Recently, sodium ion batteries (NIBs) gained increasing attention, because of its abundant reserves and relatively even geological distribution. However, the development of NIBs is greatly hampered because of the lack of appropriate active materials for both  cathodes and anodes. Since the Na ion is ca. 55% larger than the Li ion, finding suitable host materials with sufficiently large interstitial space to accommodate sodium ions and to allow reversible and rapid ion insertion and extraction is very difficult. NASICON-type Na₃V₂(PO₄)₃ has recently been considered as a prospective cathode material for NIBs, because of its highly covalent 3D framework crystalline structure, high energy density (~400 Wh/kg) and good thermal stability. For anode materials, disordered carbon is particularly attractive because of their large interlayer distance and disordered structure that could accommodate sodium ions.

Here, we briefly present porous carbon based electrodes for NIBs with excellent rate performance: (1) Carbon-coated nanosized Na₃V₂(PO₄)₃ embedded in the porous carbon matrix (abbreviated as CC-NVP@PCM); (2) Nitrogen-doped activated porous carbon fibers (ACFs); (3)Flexible free-standing porous carbon nanofibers (P-CNFs) with three-dimensional (3D) interconnected structure.

The CC-NVP@PCM was prepared by using a facile soft-chemistry based method with post heat-treatment. It shows high rate performance (44 mAhg^-1at 200C ). This ultrahigh rate performance is comparable to that of supercapacitor, but with much higher energy density.

The ACFs were synthesized by pyrolysis of Ppy nanofiber precursor. It shows excellent capacity retention and extraordinary rate performance. The reversible capacity at 0.05 Ag^-1 is 296 mAhg^-1 and could still maintain as 72 mAg^-1 at a current of 10 Ag^-1.

In case of the P-CNFs electrode prepared by electrospinning, it delivers a reversible capacity of 266 mAh.g^-1 after 100 cycles at 0.2C, corresponding to 80.3 % of the initial charge capacity. When cycled at a current density as high as 500 mAg^-1 (2C), it still delivers a reversible capacity of ~140 mAh.g^-1after 1000 cycles.

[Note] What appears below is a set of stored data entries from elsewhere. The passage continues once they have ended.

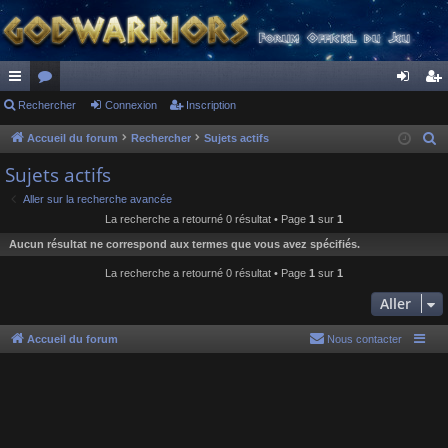
ac
Rechercher
or
Connexion
Inscription
on
ns
co
u
ne
cri
Accueil du forum
Rechercher
Sujets actifs
R
e
ur
m
xi
pti
Sujets actifs
c
ci
s
on
on
Aller sur la recherche avancée
h
La recherche a retourné 0 résultat • Page
1
sur
1
s
e
Aucun résultat ne correspond aux termes que vous avez spécifiés.
r
c
La recherche a retourné 0 résultat • Page
1
sur
1
h
Aller
e
r
Accueil du forum
Nous contacter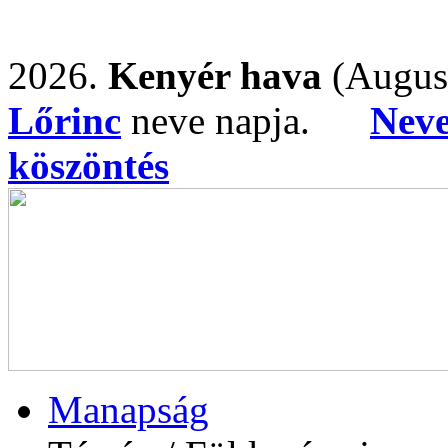
2026.
Kenyér hava
(Augus
Lőrinc
neve napja.
Nev
köszöntés
Manapság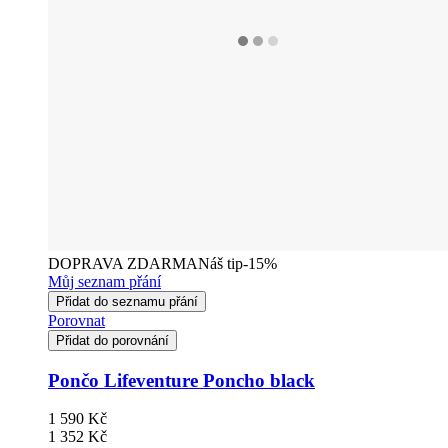
DOPRAVA ZDARMA
Náš tip
-15%
Můj seznam přání
Přidat do seznamu přání
Porovnat
Přidat do porovnání
Pončo Lifeventure Poncho black
1 590 Kč
1 352 Kč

The improvement of electrochemical performance of these porous carbon based electrodes for NIBs is attributed to the special design and porous structure, which confined a variety of advantages: hierarchical porous channels enabling short transport length for ions and electrons, carbon coated structure resulting in low resistances, good mechanical properties leading to the excellent morphology stability.